◆ Document passage
By Tim Sandle     Jan 23, 2017 in Science
Researchers have used a classic video game console to try to analyse neural networks. Since looking at the networks in the brain is a highly complex process, the researchers hoped studying an old Atari 2600 system would prove simpler. It didn’t.
Neuroscience has advanced rapidly during the past decade. This is to the level where scientists can record the activity of just one neuron, or create a map of a network of neurons and compare different organisms. What is missing from research so far is how the whole neural network functions. This has proved tantalizingly complex, even for trying to understand the brain of a simple organism like a fruit fly.
To find out if the approach used was correct a team of neuroscientists turned to video games. The reason for the scientists adopting the unusual approach of looking at a computer game was to see if they could develop and test out approaches that could one day interpret complexity of the brain.
Here Eric Jonas of U.C. Berkeley and Konrad Kording of Northwestern University/ Rehabilitation Institute of Chicago thought a human designed computer game would be easier to approach. What they discovered, however, was that neuroscience falls short in trying to interpret how a computer game actually works.
For this they applied classical neuroscience analysis techniques to the computing system – the 6502 microprocessor from the Atari 2600. The scientists began their analytical attempt to see if they could figure out transistors based upon their activity during video games and which transistors are necessary for a given game to function.

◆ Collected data
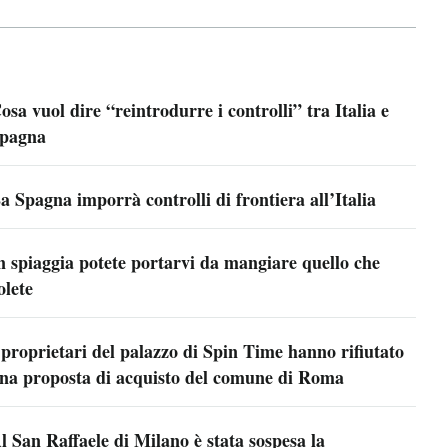
osa vuol dire “reintrodurre i controlli” tra Italia e
pagna
a Spagna imporrà controlli di frontiera all’Italia
n spiaggia potete portarvi da mangiare quello che
olete
 proprietari del palazzo di Spin Time hanno rifiutato
na proposta di acquisto del comune di Roma
l San Raffaele di Milano è stata sospesa la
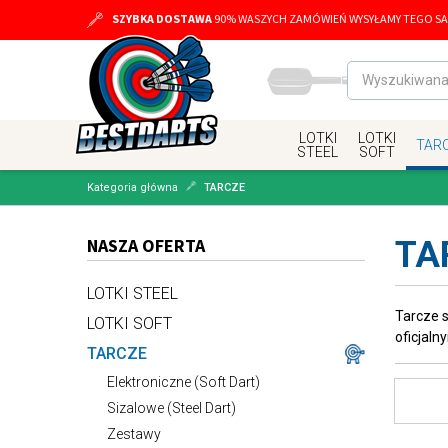
SZYBKA DOSTAWA
90% WASZYCH ZAMÓWIEŃ WYSYŁAMY TEGO SA
LOTKI
LOTKI
TAR
STEEL
SOFT
Kategoria główna
TARCZE
NASZA OFERTA
TA
LOTKI STEEL
Tarcze s
LOTKI SOFT
oficjal
TARCZE
Elektroniczne (Soft Dart)
Sizalowe (Steel Dart)
Zestawy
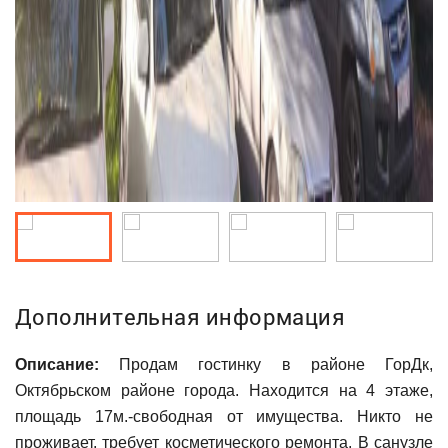
Дополнительная информация
Описание:
Продам гостинку в районе ГорДк,
Октябрьском районе города. Находится на 4 этаже,
площадь 17м.-свободная от имущества. Никто не
проживает, требует косметического ремонта. В санузле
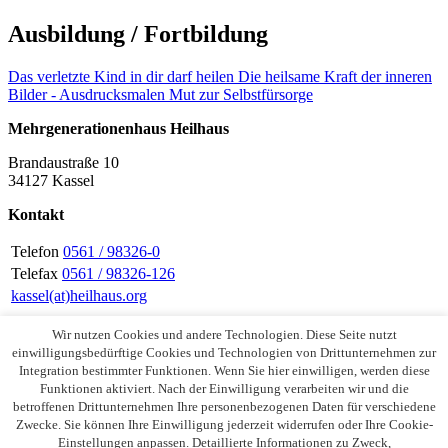
Ausbildung / Fortbildung
Das verletzte Kind in dir darf heilen
Die heilsame Kraft der inneren
Bilder - Ausdrucksmalen
Mut zur Selbstfürsorge
Mehrgenerationenhaus Heilhaus
Brandaustraße 10
34127 Kassel
Kontakt
Telefon
0561 / 98326-0
Telefax
0561 / 98326-126
kassel(at)heilhaus.org
Wir nutzen Cookies und andere Technologien. Diese Seite nutzt
einwilligungsbedürftige Cookies und Technologien von Drittunternehmen zur
Instagram
Facebook
Integration bestimmter Funktionen. Wenn Sie hier einwilligen, werden diese
Aktuelles
Funktionen aktiviert. Nach der Einwilligung verarbeiten wir und die
betroffenen Drittunternehmen Ihre personenbezogenen Daten für verschiedene
Datenschutz
Zwecke. Sie können Ihre Einwilligung jederzeit widerrufen oder Ihre Cookie-
Impressum
Einstellungen anpassen. Detaillierte Informationen zu Zweck,
Hinweisgebersystem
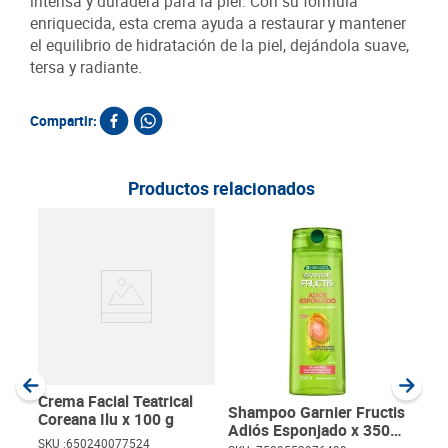
intensa y duradera para la piel. Con su fórmula
enriquecida, esta crema ayuda a restaurar y mantener
el equilibrio de hidratación de la piel, dejándola suave,
tersa y radiante.
Compartir:
Productos relacionados
Aco
Fruc
ml
SKU :
Item
:
Milili
Crema Facial Teatrical
Shampoo Garnier Fructis
Coreana Ilu x 100 g
Adiós Esponjado x 350
SKU :
650240077524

◆ Task directions
Write out the Atari neuroscience article word for word, everything from "To find out" down to "of the brain.".

◆ Answer
To find out if the approach used was correct a team of neuroscientists turned to video games. The reason for the scientists adopting the unusual approach of looking at a computer game was to see if they could develop and test out approaches that could one day interpret complexity of the brain.